Hauptfrage aber ist, wie würdet ihr die Objekte abspeichern. Da kommen nämlich einige Probleme auf einen zu, die mir gerade den Kopf zumüllen ???:L

Zum Einen müssen die Anfangspositionen irgendwo vermerkt sein, dies wollte ich in der Map selbst tun. Dabei werden dann auch die Zahlen z.B 1_3 vermerkt, etwa 1 steht für das Objekt und die 3 steht für etwas eher besonderes daran, etwa 1 wäre ein Schalter und die 3 steht dafür, dass man damit Tür 3 aufmacht, die dann auch diese 3 haben muss.
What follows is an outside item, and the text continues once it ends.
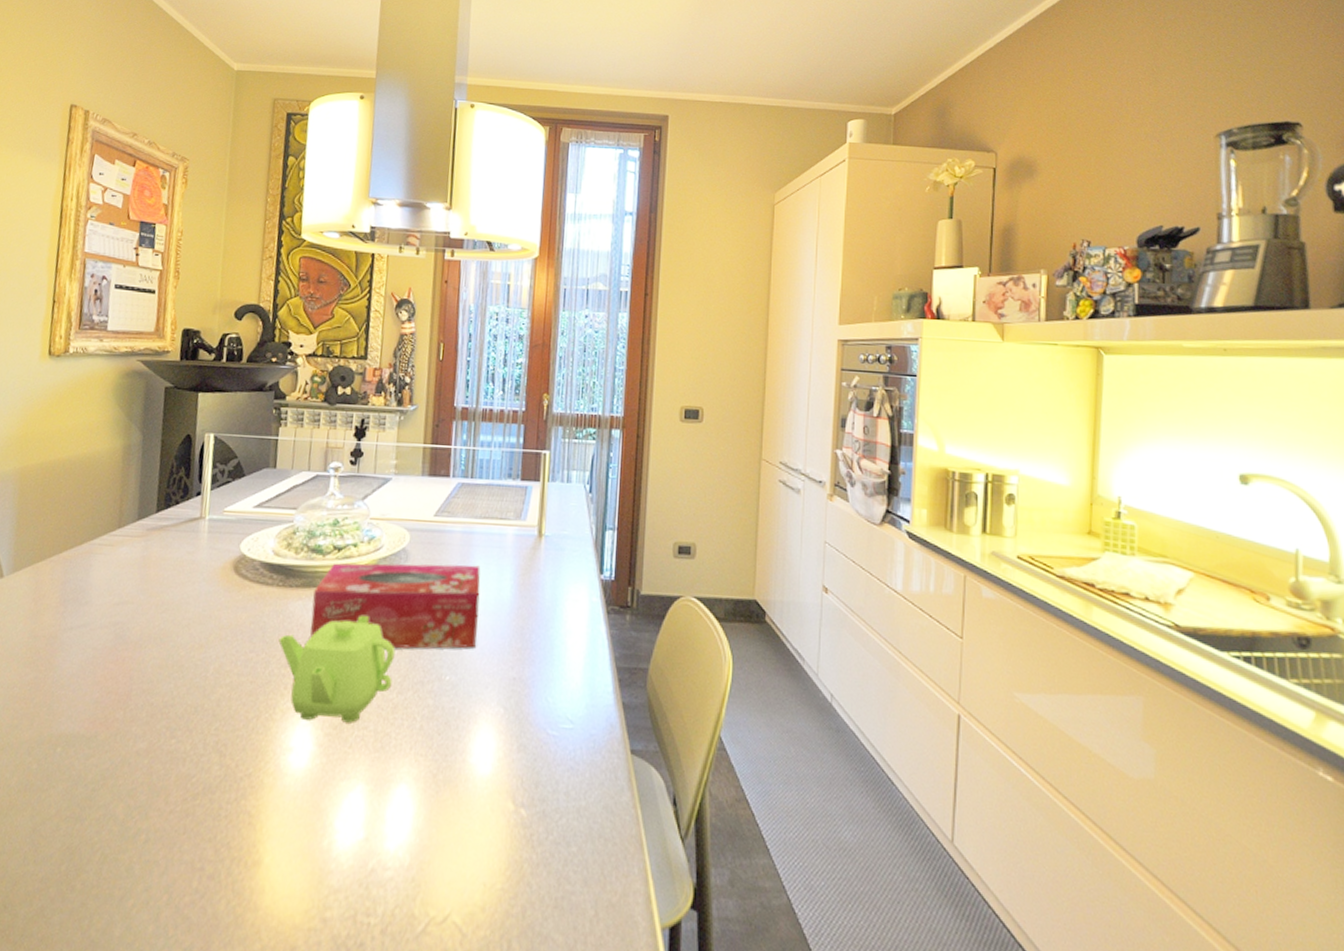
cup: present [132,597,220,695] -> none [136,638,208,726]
Darüberhinaus frage ich mich allgemein, wie ich so ein Gameobject abspeichern soll, da es ja unglaublich viele Eigenschaften besitzen kann. Die dann auch wieder von Objekt zu Objekt unterschiedlich sind. :bahnhof:

Zum Anderen müssen beim Speichern eines Spielstandes alle Objekte in den Spielstand rein, da sich ihr Zustand verändern kann. Da ich aber recht viele Maps haben werde, muss ich von allen Maps alle Objekte speichern. Lässt es sich also nicht vermeiden, dass die Spielstände vom Speicherverbrauch her riesig werden oder ist meine Grundidee einfach nur beschissen :rtfm:

Würde mich über konstruktive Kritik freuen :applaus:
Falls einer den Prototypen testen will, oder irgendwelchen Code sehen möchte, so möge er mir eine PM schreiben 

lg Thunder


----------



## eMmiE (23. Jan 2014)

Ich würde generell sagen, dass du deine Objekte in zerstörbar/unzerstörbar aufteilen solltest (im weiteren Sinne beweglich oder nicht)
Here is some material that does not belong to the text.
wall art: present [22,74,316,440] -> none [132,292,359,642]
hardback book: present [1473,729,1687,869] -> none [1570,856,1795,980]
Dann solltest du ein interface Funktioniert schreiben, mit welchem du festlegst, das das objekt, das das Interface implementiert eine Funktion hat und eine Methode hat, die aufgerufen wird, sobald das Objekt benutzt wird (anvisiert und geklickt z.B. oder von etwas anderem aktiviert wurde)

Zum Abspeichern:
Generell brauchst du für dein Spiel einen Grafik- und einen Logikteil.
Die würde ich strikt voneinander trennen.
(Falls ich hier was Falsches reinschreibe, zerfleischt mich bitte, sonst bleib ich blöd)

Es kommt generell zuerst die Logik und dann die Grafik.
Ich würde das so machen, dass du in der Logik die logischen Komponenten der Objekte abfragst und verabreitest, dann solltest du innerhalb deiner GameObjects eine Methode schreiben: giveFlächen()
Nach diesen Flächen zeichnest du ja deine Welt und dann kannst du es auch so machen, dass die Objekte quasi selbstständig die Flächen in der richtigen Form und Farbe, Schattierung an die Grafik übergeben.
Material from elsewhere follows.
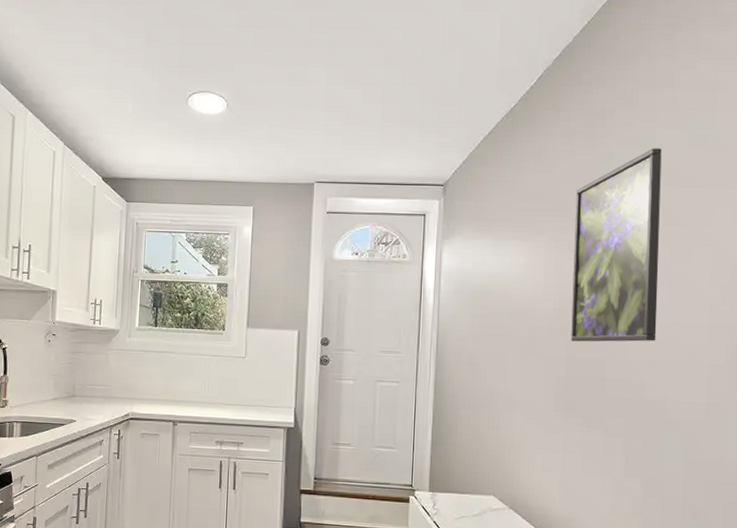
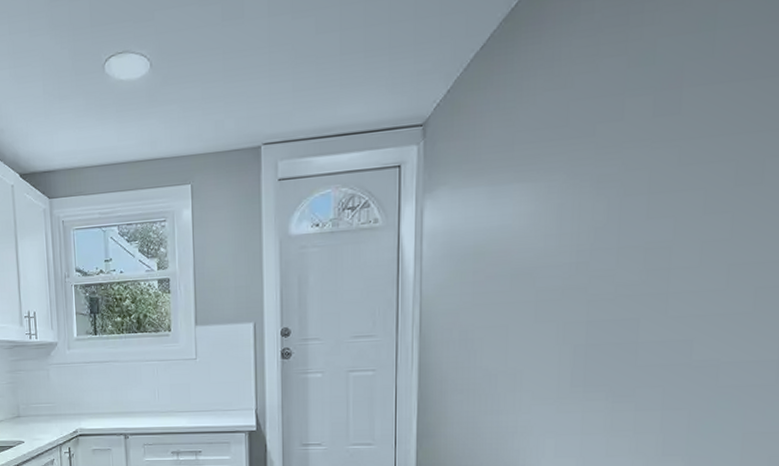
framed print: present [571,148,662,342] -> none [592,29,728,301]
Die GameObjects lädst du ja vorher in die Welt rein. Du musst dir das meiner Meinung nah so vorstellen, dass du in eine bestehende Welt nichts Neues mehr reinlädst, sondern nur das benutzt, was da ist und im richtigen Moment auftauchen lässt
[füge auf jeden Fall in deinen GameObjects die Variable sichtbar ein]

Für die Grafik kann ich dir leider auch nur einen Ansatz geben, da ich selbst gerade ein bisschen an der Performance meines Programms verzweifle.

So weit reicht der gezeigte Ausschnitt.